De acordo com Tobón, os Embera, etnia que na Colômbia tem umas 250 mil pessoas distribuídas em 16 departamentos, habitam ademais no Panamá e Equador, pelo que é necessário avaliar a situação das mulheres e meninas deste grupo originário nas vizinhas nações.

Também não podemos perder de vista que nas Américas existem inúmeros povos indígenas, com muita frequência arraigados em zonas selváticas e outras onde o acesso à saúde enfrenta grandes obstáculos, e a mutilação genital pudesse ser uma preocupação, sublinhou.

Para a ativista, é conveniente a nível regional incorporar aos programas de atenção às mulheres e a infância a revisão da prática da alteração ou o dano dos genitais externos femininos por razões não médicas.

Tobón realçou a mobilização global para combater a mutilação genital, a qual considerou sem precedentes.

UM MAIOR COMPROMISSO

Servidores públicos das Nações Unidas, ativistas e vítimas da mutilação genital feminina reclamaram um maior compromisso com a erradicação dessa prática, no contexto dos eventos pelo Dia Internacional.

Estão em curso ações para eliminar o problema, o qual passa por uma responsabilidade coletiva, afirmou em um encontro com jornalistas Nafissatou Diop, coordenadora do Programa Conjunto para o enfrentar, do Fundo das Nações Unidas para a Infância (Unicef) e do Fundo de População da ONU (Unfpa).

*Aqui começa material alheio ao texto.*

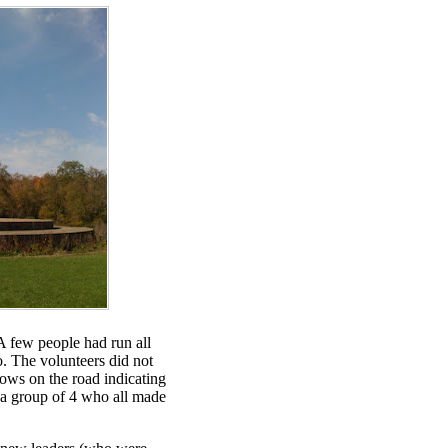
 A few people had run all
. The volunteers did not
ows on the road indicating
n a group of 4 who all made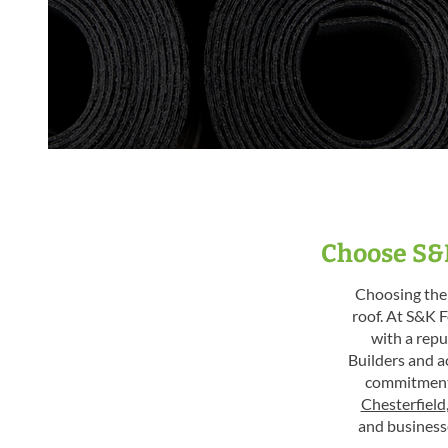
Choose S&K
Choosing the 
roof. At S&K F
with a repu
Builders and a
commitment 
Chesterfield
and business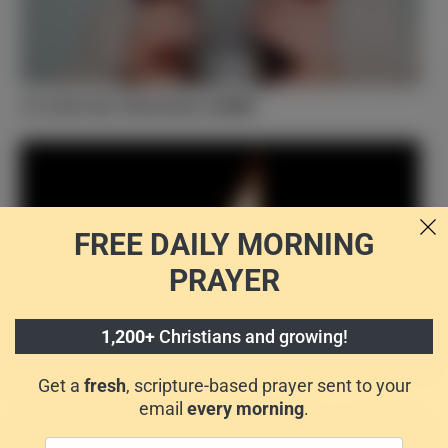
A Look Into Christian ASMR
FREE DAILY
MORNING
PRAYER
1,200+
Christians and growing!
Happy Birthday, Church! 5 Things to Know about
Pentecost
Get a
fresh
, scripture-based prayer sent to your
email
every morning
.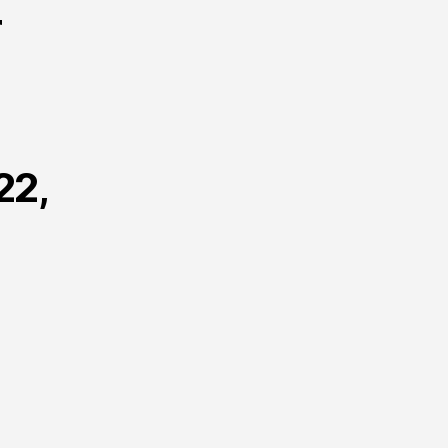
r
22,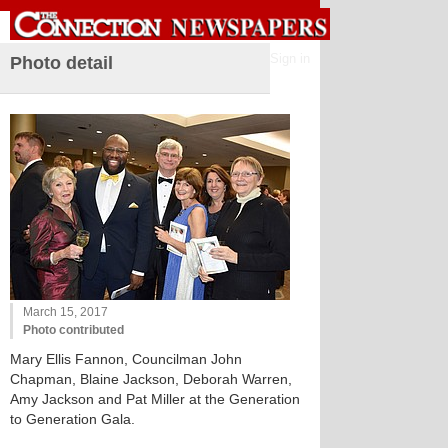
Sign in
Photo detail
March 15, 2017
Photo contributed
Mary Ellis Fannon, Councilman John
Chapman, Blaine Jackson, Deborah Warren,
Amy Jackson and Pat Miller at the Generation
to Generation Gala.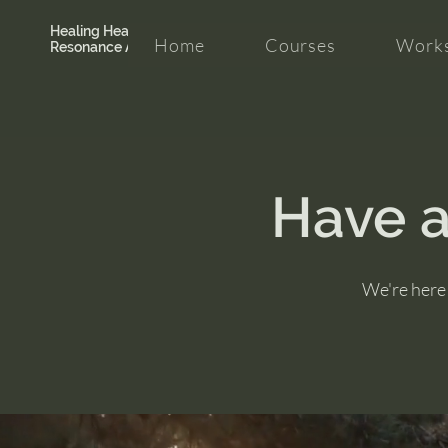
Healing Hearth +
Home
Courses
Works
Resonance Academy
Have a
We're here 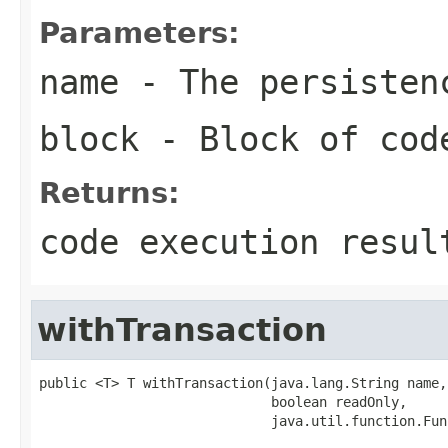
Parameters:
name
- The persisten
block
- Block of cod
Returns:
code execution resul
withTransaction
public <T> T withTransaction(java.lang.String name,

                             boolean readOnly,

                             java.util.function.Fun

Segundo Diop, a iniciativa consiste em ajudar 17 países, 16 da África e o Iêmen, com recursos e assistência técnica, dirigidos a impulsionar o cessar dessas práticas ou o dano dos genitais externos femininos, situação presente com maior força em nações como Gambia, Mauritânia, Indonésia, Somália, Guiné e Djibuti.

Em declarações à Prensa Latina, a especialista celebrou que a Agenda 2030 de Desenvolvimento Sustentável inclua entre suas metas a erradicação do fenômeno.

A Agenda adotada em setembro pelos líderes mundiais recolhe o fim desta prática durante os próximos 15 anos, uma mostra do compromisso da comunidade internacional, que deve ser traduzido em fatos, advertiu.

Diop mostrou expectativas de que esse passo represente um incremento dos investimentos humanos e financeiras para pôr fim à mutilação genital de mulheres e meninas, considerada pela ONU uma violação dos direitos humanos.

De acordo com a servidora pública, o componente cultural e religioso do problema tem que tratar sobre a base da educação e do diálogo.

Não precisamos de confrontações, sabemos do aspecto cultural presente, enraizado na discriminação histórica da mulher, mas com a ajuda dos governos, a sociedade civil e as comunidades, podemos mudar a situação, dimensionou em um critério que gera consenso.